河合 : いけなかったね。“13月” は特殊すぎたので。
──“13月” みたいに曲を作ればいいんだ、とはならなかった
富樫 : 嫌ですね。
河合 : いやそんなことはないよ。そんなことないけど、“13月” みたいな曲だけのアルバムは俺も聴きたくないし。もっとラフにやりたいなというのがすごいあって。シリアスなのは背景だけでよくて、実際の制作や作品はもっとラフにしたいと思ってた。
──それができたのはいつ頃ですか?
河合 : 去年の10月、11月くらい。“Whale” のメロディとアレンジが固まったのと “煉獄ex” ができたタイミングが一緒くらいで、そのときかな。
富樫 : あれ、こういうこと? みたいになったね。
河合 : それで “Yda027” もすんなりできた。
──具体的にどういう変化がありましたか?
河合 : メロディのゴリ押しじゃなくなったという点が俺にとっては大きい。バンド全体の表現としておもしろいことができるって、ようやく思えた。

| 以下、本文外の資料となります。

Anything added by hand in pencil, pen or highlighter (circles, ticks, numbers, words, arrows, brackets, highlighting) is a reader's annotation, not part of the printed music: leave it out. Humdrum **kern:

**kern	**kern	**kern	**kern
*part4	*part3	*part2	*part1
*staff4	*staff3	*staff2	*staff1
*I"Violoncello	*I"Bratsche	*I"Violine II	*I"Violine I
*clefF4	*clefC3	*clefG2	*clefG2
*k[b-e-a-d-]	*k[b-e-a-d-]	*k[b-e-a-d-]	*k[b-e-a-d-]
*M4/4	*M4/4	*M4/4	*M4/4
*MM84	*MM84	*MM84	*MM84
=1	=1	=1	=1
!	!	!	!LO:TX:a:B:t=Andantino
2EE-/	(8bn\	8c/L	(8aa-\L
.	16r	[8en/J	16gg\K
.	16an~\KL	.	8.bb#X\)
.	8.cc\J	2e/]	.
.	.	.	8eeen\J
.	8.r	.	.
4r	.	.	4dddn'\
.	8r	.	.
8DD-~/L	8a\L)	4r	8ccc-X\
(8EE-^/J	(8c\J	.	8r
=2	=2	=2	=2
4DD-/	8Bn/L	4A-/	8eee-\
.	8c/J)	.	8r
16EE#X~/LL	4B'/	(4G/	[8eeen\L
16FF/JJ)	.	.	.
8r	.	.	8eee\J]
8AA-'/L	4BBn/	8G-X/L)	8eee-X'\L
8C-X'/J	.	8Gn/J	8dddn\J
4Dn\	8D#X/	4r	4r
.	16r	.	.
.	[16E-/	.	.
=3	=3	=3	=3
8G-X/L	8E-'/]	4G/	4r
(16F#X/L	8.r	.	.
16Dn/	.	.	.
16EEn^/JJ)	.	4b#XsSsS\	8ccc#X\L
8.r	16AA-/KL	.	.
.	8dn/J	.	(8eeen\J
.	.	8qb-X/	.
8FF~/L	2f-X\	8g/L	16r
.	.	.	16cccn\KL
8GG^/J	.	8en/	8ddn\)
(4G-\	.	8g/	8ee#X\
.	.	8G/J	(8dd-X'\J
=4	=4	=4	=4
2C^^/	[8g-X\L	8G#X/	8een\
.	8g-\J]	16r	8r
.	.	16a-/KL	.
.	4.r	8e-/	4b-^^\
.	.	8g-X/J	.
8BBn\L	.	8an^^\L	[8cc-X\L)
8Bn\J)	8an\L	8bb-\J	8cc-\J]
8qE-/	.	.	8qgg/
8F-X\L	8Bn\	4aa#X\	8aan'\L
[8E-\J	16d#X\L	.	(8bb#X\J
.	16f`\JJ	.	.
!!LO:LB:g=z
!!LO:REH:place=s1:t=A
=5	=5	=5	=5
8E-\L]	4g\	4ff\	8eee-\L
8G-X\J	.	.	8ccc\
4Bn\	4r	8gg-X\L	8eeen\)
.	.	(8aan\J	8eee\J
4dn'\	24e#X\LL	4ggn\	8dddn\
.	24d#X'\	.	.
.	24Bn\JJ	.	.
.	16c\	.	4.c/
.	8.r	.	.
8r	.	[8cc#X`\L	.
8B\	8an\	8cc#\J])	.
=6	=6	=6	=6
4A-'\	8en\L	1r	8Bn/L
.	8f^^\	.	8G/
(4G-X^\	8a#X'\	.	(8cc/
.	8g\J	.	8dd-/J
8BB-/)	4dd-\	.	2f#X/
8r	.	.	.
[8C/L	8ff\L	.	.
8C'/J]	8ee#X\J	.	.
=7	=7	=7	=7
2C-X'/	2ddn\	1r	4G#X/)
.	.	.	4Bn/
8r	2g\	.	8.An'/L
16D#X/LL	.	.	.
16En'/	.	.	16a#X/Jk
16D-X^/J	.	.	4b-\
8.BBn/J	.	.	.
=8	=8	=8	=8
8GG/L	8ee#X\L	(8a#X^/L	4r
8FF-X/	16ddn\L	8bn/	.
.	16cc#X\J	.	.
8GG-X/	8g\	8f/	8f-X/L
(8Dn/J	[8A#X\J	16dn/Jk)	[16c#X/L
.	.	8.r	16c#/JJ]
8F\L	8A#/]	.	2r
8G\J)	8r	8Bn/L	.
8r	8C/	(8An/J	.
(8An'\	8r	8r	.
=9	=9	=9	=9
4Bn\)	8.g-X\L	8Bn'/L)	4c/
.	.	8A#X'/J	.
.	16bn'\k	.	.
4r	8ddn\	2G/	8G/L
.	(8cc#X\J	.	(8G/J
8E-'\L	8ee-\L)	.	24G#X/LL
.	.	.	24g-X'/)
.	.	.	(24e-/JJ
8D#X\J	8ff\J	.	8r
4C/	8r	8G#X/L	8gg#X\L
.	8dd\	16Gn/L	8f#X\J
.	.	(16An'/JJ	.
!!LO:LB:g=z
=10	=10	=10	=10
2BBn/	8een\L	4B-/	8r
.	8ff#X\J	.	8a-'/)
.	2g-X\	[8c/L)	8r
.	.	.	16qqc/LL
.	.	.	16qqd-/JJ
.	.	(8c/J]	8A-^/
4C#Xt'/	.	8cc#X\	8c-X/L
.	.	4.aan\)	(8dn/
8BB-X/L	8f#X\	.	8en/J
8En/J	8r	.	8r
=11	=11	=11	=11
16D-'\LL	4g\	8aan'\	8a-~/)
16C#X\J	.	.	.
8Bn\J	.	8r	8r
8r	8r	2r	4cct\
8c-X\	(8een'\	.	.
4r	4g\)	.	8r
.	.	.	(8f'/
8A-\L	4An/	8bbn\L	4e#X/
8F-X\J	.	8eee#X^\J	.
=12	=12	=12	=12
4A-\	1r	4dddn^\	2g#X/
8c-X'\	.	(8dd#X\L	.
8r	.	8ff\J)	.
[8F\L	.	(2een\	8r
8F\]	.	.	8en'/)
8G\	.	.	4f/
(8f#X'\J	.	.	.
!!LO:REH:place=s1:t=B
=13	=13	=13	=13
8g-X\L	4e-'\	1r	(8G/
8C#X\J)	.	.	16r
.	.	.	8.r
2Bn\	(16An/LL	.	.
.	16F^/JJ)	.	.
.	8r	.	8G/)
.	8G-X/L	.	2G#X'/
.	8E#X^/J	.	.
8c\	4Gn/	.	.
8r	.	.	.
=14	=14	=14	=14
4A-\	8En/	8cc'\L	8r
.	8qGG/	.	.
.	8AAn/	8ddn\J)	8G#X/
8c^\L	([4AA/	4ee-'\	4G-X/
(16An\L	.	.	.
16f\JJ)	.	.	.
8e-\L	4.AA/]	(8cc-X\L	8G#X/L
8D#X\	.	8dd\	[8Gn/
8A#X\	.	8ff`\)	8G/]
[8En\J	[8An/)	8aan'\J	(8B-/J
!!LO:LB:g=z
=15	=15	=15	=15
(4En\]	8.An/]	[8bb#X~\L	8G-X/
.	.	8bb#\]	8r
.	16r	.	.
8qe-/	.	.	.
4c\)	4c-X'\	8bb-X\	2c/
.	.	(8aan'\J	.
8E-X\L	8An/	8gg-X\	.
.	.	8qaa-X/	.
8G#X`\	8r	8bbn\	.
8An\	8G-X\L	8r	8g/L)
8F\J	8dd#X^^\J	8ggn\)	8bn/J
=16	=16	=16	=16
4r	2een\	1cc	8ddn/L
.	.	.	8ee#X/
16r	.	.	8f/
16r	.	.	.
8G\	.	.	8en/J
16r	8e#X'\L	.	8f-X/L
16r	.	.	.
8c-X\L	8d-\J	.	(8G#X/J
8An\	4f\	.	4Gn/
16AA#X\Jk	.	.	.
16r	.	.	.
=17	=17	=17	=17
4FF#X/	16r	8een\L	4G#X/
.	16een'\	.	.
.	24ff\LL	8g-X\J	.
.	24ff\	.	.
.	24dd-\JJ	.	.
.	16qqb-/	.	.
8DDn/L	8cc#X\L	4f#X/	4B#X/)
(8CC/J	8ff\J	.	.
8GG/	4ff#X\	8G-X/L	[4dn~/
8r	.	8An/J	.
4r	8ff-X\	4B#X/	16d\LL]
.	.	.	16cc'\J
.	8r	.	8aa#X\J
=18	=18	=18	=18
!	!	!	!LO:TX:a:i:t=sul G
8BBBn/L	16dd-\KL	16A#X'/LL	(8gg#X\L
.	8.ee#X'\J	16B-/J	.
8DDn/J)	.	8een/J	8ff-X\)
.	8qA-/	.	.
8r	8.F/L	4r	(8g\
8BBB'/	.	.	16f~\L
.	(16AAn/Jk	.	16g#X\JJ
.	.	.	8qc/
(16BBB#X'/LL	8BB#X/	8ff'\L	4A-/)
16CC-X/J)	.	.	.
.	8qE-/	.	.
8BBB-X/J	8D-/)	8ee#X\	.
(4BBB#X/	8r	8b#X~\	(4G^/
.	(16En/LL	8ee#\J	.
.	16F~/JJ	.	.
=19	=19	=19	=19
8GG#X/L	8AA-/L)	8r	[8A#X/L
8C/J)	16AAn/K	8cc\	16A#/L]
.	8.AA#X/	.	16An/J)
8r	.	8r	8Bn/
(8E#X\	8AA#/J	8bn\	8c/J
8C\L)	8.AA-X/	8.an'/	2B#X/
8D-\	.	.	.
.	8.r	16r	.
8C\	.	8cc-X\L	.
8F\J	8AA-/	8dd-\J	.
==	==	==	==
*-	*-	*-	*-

──前2作はどうしても富樫さんのギターと歌メロが前面に出ている印象がありますが、今回の『Underlight & Aftertime』は三本足でガシッと立っていて、かつ、その重心が低いアルバムだと思います。このアルバムに再録曲を入れようと思った理由は?

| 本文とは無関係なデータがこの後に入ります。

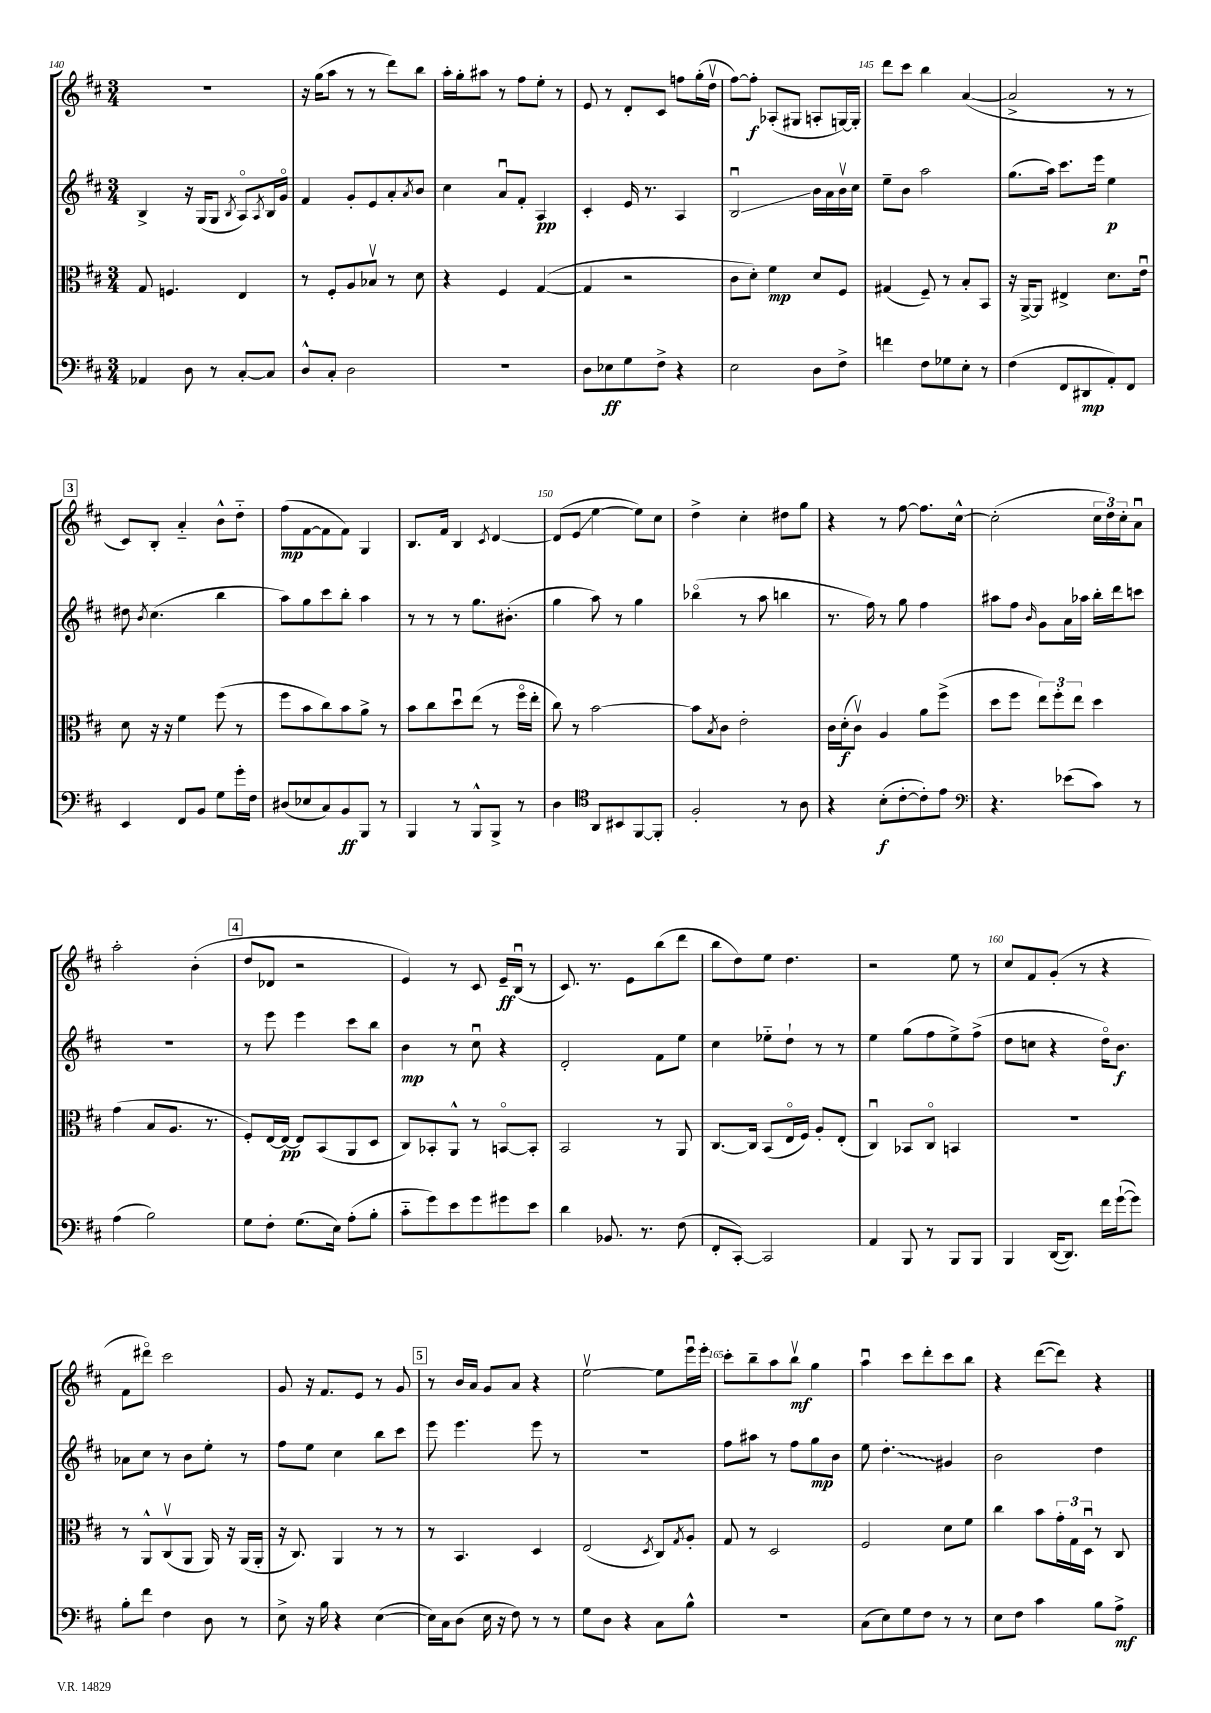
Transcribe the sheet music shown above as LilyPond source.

河合 : 前の音源はいまライヴでやっている表現と遠い感じがしていたので、再録したかった。レコーディングをした〈ツバメスタジオ〉での音像やライヴでの表現をもっと落とし込めると思ったし、“AM4:50” と “mizu ni naru” の2曲は録りたい表現やサウンドのイメージが明確にあった。
──同じく再録の “111511” は?
河合 : 再録はしたけど、最終的には俺がイメージしていたものと違う感じになった。
富樫 : これもひとつの経験ですね。「絶対に今日のこの時間までに録り終わらなきゃ」「もうすべてが間に合わない」みたいな焦りがすごくあって。わたし時間に追われるのが大嫌いなんですけど、そんな感じのレコーディングになってしまって。でもこれが結果です、っていうお話ですね。

──それでも今作に収録したのはなぜでしょう?
富樫 : 歌は変わったと思うんですよ。
河合 : そうだね。名盤を作ろうみたいな気持ちで今作を作っていたらこの曲は入れなかったけど、とにかく発信することを優先した結果。この先もすごく良いものを作りたい気持ちがあるので、発信することが大事だから。
──なるほど。再録の “111511” のヴォーカルはラフな印象がありました
富樫 : そうですね。機械的にはなりたくないとはいつも思っていて。
──ファースト・アルバムのヴォーカルは “よそゆき” な感じがしていました。でも今作のヴォーカルは一転して生々しさがあります
富樫 : 『downt』はカラオケで歌っている感じ。ライヴをやっていくうちに変わったんでしょうね。
──富樫さんはそもそも歌うことが好きなんですか?
富樫 : 好きです。けど昔は恥ずかしくて歌えなかった。「もっと上手い方はいっぱいいるし」って、歌を上手い下手で判断していたんです。でもそういう問題ではないじゃないですか。自分で曲を作ってみたときに、やっぱり自分で歌いたいと思って、ヴォーカルをやろうと決めました。
──歌おうと決めたのはdowntを結成した頃ですよね。歌への気持ちはいま強くなっていますか?
富樫 : はい、もっとあります。ずっと歌っていたいです。歌はすごい力を持っていると私は思うので、大事にしていきたいです。技術の問題ではなく、歌から溢れ出るエネルギーってすごいと思うんです。
──“underdrive” や “Whale” などライヴで声を張って歌う曲がでてきた点も変わりました
富樫 : そうですね。私は歌のメロディがすごく好きなんです。でもこのアルバム作っていくうちに、私自身、ヴォーカルとオケとの遠さを感じるようになりました。メロディだけ独り歩きしている場面が多かったりしたかな。そういうことを一歩引いて考えるように、歌も音としてバンドのサウンドにどれだけ馴染ませるかを考えるようになりました。
──その変化を受けてベースとドラムはどう変わりましたか?
河合 : そこはいまも俺らの課題です。富樫からいい歌メロがたくさん出てくるけど、それに対して俺らが表現できるものが少ない。いまのままではバンドを続けられないので、そこをもっと増やしていかないとまずいと思っている。“紆余” も後半は別のメロディーを想定していたけどうまく昇華できていないし、AメロやBメロもあまりハマっている気がしないので。譜割りではなくて、俺たちの表現の問題なんだろうなって思ってる。
ロバート : 僕も試行錯誤している感じが強いですね。スタジオで鳴った音に対して、どうドラムを当て込んでいったらいいかはやっぱりまだ甘いところが多くて。まだ3人で合わせるよりも前の段階で悩んでいる感覚ですね。ドラムをやる上での先入観がまだ残っている気がしていて。
富樫 : いやでも “紆余” に関しては、できたオケに対して言うと、もっとハマるメロは確かにあるよ。
河合 : いや、もっとハマるオケがあるんだよ。
富樫 : それも然り。でもそのチグハグさもいいんじゃないかな。